Em entrevista ao Valor Econômico, Rickli estimou que a agressão da Russia contra a Ucrânia vai empurrar a Europa na direção de se tornar uma potência militar. As despesas militares mundiais em armamentos, que desde 2010 já estavam em ritmo de aumento anual, vão se expandir. A seguir os principais trechos da entrevista:

Valor: A Rússia passou a uma lógica de guerra total na Ucrânia?
Jean-Marc Rickli: Não, não estamos numa lógica de guerra total. Por exemplo, há pouco engajamento de guerra eletrônica ou de novas armas, como novos aviões de combates. As forças aéreas são bem pouco utilizadas pelos russos nesse conflito. O
que houve provavelmente foi uma superestimação das capacidades russas de poder tomar uma boa parte do leste e conquistar Kiev rapidamente. Isso não ocorreu, porque houve tanto a resistência dos ucranianos que os russos não esperavam, como há
problemas nas forças russas em termos de logística, abastecimento. A ideia agora provavelmente para os russos é de criar uma situação de controlar o leste e Kiev, para Putin ter alguma coisa para negociar. Se ele retirasse as forças russas agora, não teria o que negociar.

Valor: Ou seja, uma lógica de guerra ainda limitada…
Rickli: Bom, os meios usados pelos russos são bastante importantes, mas de fato não vimos todas as forças russas engajadas, o oeste da Ucrânia ainda está livre de tropas russas. Não estamos numa guerra em que provavelmente o objetivo seria ocupar toda a Ucrânia. Mas sim uma guerra a objetivo limitado, embora os meios usados sejam bem violentos.

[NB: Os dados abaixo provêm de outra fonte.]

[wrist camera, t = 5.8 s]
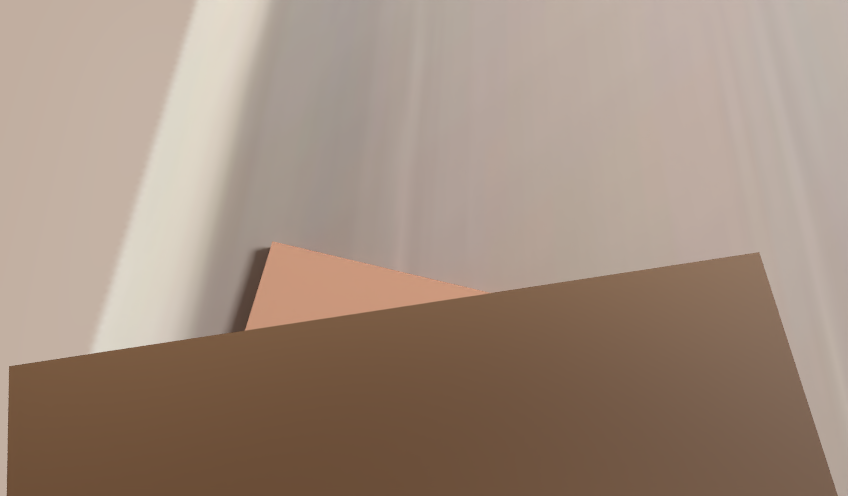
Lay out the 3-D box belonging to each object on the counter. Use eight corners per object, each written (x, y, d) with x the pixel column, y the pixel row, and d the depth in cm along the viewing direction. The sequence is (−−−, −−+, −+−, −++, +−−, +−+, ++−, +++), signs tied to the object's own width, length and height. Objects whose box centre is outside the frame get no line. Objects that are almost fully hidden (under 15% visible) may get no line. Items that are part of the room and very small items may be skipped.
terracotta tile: (542, 699, 16) (548, 710, 15) (163, 614, 16) (154, 622, 15) (595, 321, 19) (602, 319, 18) (275, 246, 19) (272, 241, 18)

Valor: Mas, com a resistência dos ucranianos e um Putin frustrado, qual o risco de introdução de armas de destruição maciça?
Rickli: É difícil dizer, porque Putin já mostrou que sua racionalidade não é como a nossa. Mas esse tipo de arma é proibida, e ele não teria mais meios de negociar. Lavrov [Sergei Lavrov, ministro russo de Relações Exteriores] voltou a ameaçar com utilização de armas nucleares. Tudo isso faz parte do mecanismo de pressão sobre o adversário, mudar sua percepção e tentar aumentar sua posição de negociação. Mas se chegarmos ao uso de armas químicas, biológicas ou outras é preciso levar em conta que, por exemplo, com armas biológicas, não dá para conter a propagação do patógeno que é infiltrado. E países vizinhos da Ucrânia seriam atingidos, alguns deles membros da Otan [a aliança militar ocidental], e aí o risco de escalada à qual a Rússia enfrentaria. Pelo momento, para mim isso não é uma opção.

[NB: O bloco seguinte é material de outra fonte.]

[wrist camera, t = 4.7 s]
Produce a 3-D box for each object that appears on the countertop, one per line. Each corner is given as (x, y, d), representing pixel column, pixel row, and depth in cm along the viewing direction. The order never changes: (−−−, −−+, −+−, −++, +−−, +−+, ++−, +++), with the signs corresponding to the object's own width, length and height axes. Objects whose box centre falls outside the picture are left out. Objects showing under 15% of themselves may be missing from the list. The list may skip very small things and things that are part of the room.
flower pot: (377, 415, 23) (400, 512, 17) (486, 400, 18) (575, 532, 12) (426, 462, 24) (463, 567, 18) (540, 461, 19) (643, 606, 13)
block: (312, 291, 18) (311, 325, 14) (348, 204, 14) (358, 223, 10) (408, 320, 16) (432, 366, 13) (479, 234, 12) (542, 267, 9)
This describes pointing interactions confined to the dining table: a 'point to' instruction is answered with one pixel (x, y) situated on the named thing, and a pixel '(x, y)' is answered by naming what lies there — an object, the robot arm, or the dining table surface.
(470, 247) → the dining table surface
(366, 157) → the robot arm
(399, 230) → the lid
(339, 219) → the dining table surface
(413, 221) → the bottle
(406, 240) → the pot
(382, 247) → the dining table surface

Valor: Os armamentos que os europeus prometem aos ucranianos vão realmente ajudar? Por que demoram a chegar?
Rickli: Depende do tipo de armamentos que se fala. O problema nem é o tempo para chegar na Ucrânia. Mas sim se os ucranianos estarão treinados para usar esses modelos de armas antiaéreas, mísseis, antitanque. A Ucrânia continua nas mãos dos ucranianos, há possibilidades de entrega das armas por via aérea, mas treinar as pessoas para esses tipos de armas não é algo que se faz rapidamente.

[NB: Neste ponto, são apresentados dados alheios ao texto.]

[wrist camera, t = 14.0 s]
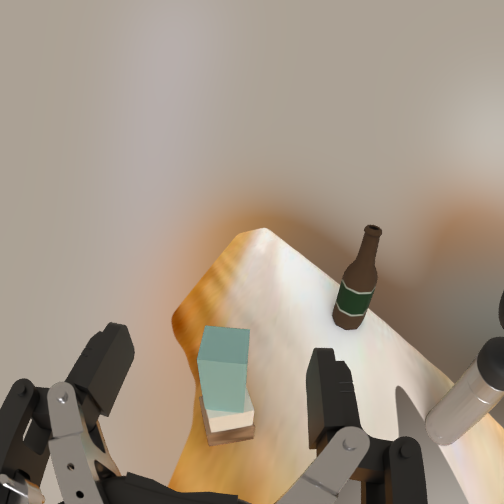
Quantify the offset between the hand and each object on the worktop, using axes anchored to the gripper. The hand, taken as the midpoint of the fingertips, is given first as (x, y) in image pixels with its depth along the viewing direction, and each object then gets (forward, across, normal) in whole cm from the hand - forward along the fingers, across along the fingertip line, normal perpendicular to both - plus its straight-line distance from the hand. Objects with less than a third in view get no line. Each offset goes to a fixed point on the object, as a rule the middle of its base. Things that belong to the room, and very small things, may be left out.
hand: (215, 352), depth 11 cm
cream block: (+12, +2, +29) cm, 32 cm away
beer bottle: (+40, -23, +34) cm, 58 cm away
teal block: (+12, +2, +24) cm, 27 cm away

Valor: Quais os cenários que o senhor vê para o fim dessa guerra?
Rickli: É preciso ver até onde Putin está pronto a ir. Mas o que já vemos é que seu cálculo inicial aparentemente fracassou, que seria de tomar facilmente algumas cidades do leste e decapitar o poder em Kiev. Não foi o que ocorreu. E a reação dos
aliados contra Putin é enorme, como nunca vimos, em termos de boicote. Putin, para negociar, precisa estar em posição de força e em certo momento será necessário ter uma porta de saída. Porque se ele se sentir acuado, que não tem outra possibilidade, não podemos nunca excluir uma ação completamente louca. Não há espaço de negociação no momento.